United States Consumer Price Index (CPI) data release for January, published by the US Bureau of Labor Statistics (BLS), will be out on Tuesday, February 14. The US Dollar (USD) is struggling to extend the recovery against its rivals since the last Federal Reserve (Fed) meeting.
The United States (US) inflation report will be published after the February Federal Reserve policy decision and could significantly impact the USD valuation.
On a yearly basis, the CPI data is forecast to decline to 6.2% in January from December’s 6.5%. The Core CPI, which excludes volatile food and energy prices, is expected to edge lower to 5.5% from 5.7%. On a monthly basis, the CPI is seen rising to 0.5% versus 0.1% previous. Meanwhile, the Core CPI is likely to remain at 0.4%, the same number it posted for December after a late revision of the data.
Investors will closely scrutinize the US CPI report, as it is the most influential macroeconomic indicator to measure consumer inflation, providing significant insights into the Federal Reserve’s monetary policy outlook.
Yohay Elam, Senior Analyst at FXStreet, signals that high expectations for the US CPI data don’t leave much room for a US Dollar rally:
“The mere talk of stronger inflation has already been pushing the US Dollar higher and stocks lower. It also means that without a positive surprise, recent moves may come undone. I expect the Greenback to fall on an increase of 0.4% in CPI. It may also suffer an adverse ‘buy the rumor, sell the fact’ response in response to a 0.5% read. It would take an unequivocally strong 0.6% figure to send the US Dollar up. A downbeat 0.3% figure or below would send it .”
The Consumer Price Index data report is scheduled for release at 13:30 GMT, on February 14. The monthly CPI data will draw more attention, as it is likely to rebound and emerge as a cause for concern for the Federal Reserve.
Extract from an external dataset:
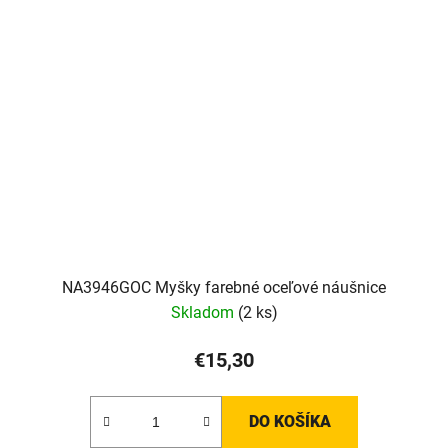
NA3946GOC Myšky farebné oceľové náušnice
Skladom
(2 ks)
€15,30
DO KOŠÍKA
Additionally, the declining trend in the annualized inflation is not seen as a surprise after peaking out at 9.1% in June last year.
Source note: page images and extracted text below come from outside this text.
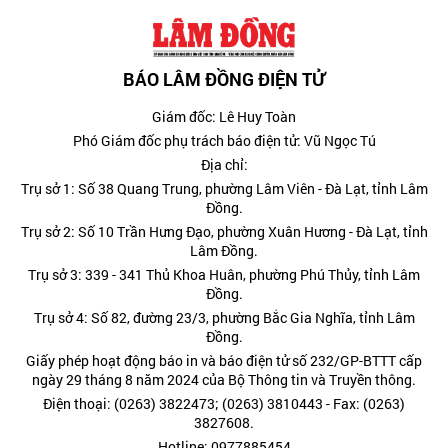
BÁO LÂM ĐỒNG ĐIỆN TỬ
Giám đốc: Lê Huy Toàn
Phó Giám đốc phụ trách báo điện tử: Vũ Ngọc Tú
Địa chỉ:
Trụ sở 1: Số 38 Quang Trung, phường Lâm Viên - Đà Lạt, tỉnh Lâm
Đồng.
Trụ sở 2: Số 10 Trần Hưng Đạo, phường Xuân Hương - Đà Lạt, tỉnh
Lâm Đồng.
Trụ sở 3: 339 - 341 Thủ Khoa Huân, phường Phú Thủy, tỉnh Lâm
Đồng.
Trụ sở 4: Số 82, đường 23/3, phường Bắc Gia Nghĩa, tỉnh Lâm
Đồng.
Giấy phép hoạt động báo in và báo điện tử số 232/GP-BTTT cấp
ngày 29 tháng 8 năm 2024 của Bộ Thông tin và Truyền thông.
Điện thoại: (0263) 3822473; (0263) 3810443 - Fax: (0263)
3827608.
Hotline: 0977885454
A softer-than-expected reading would reinforce market expectations that the Fed could bring a pause to its policy tightening after the first quarter, prompting fresh selling around the US Dollar.
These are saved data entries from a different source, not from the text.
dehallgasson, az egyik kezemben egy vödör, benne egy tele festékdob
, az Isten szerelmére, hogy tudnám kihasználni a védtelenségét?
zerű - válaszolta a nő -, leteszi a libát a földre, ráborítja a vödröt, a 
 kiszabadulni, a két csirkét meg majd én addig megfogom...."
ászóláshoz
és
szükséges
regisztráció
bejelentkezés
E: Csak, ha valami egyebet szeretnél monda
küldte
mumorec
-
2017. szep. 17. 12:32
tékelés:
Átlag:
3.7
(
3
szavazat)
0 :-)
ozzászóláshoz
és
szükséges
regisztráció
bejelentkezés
This, in turn, should allow the EUR/USD pair to initiate a meaningful recovery through the 1.0800 mark. In contrast, a surprisingly hot US CPI print could strengthen expectations of more rate increases from the Fed and add legs to the ongoing recovery in the US Dollar.
The US CPI data is likely to set the tone for markets in the coming weeks, in the lead-up to the February employment data and another CPI release before the March Fed policy meeting.
Nevertheless, any meaningful divergence from the expected readings should infuse some volatility in the markets and allow traders to grab short-term opportunities around the EUR/USD pair.
Dhwani Mehta offers a brief technical outlook for the major and explains: “EUR/USD has managed to recover ground above the 50-Daily Moving Average (DMA) on the daily chart in the run-up to the US CPI showdown. The 14-day Relative Strength Index (RSI), however, continues to hold below the midline, warranting caution for the Euro bulls.”
Dhwani also outlines important technical levels to trade the EUR/USD pair: “Buyers need to find acceptance above the 1.0750 psychological barrier to build on the recovery from five-week lows of 1.0655. Further up, the static resistance at 1.0800 will be the level to beat for bulls. On the flip side, if the 50DMA caves in again, then the multi-week low of 1.0655 will be retested. A sustained break below the latter will open floors for a test of the 1.0600 round figure.”
The Consumer Price Index released by the US Bureau of Labor Statistics is a measure of price movements by the comparison between the retail prices of a representative shopping basket of goods and services. The purchase power of USD is dragged down by inflation. The CPI is a key indicator to measure inflation and changes in purchasing trends. Generally speaking, a high reading is seen as positive (or bullish) for the USD, while a low reading is seen as negative (or Bearish).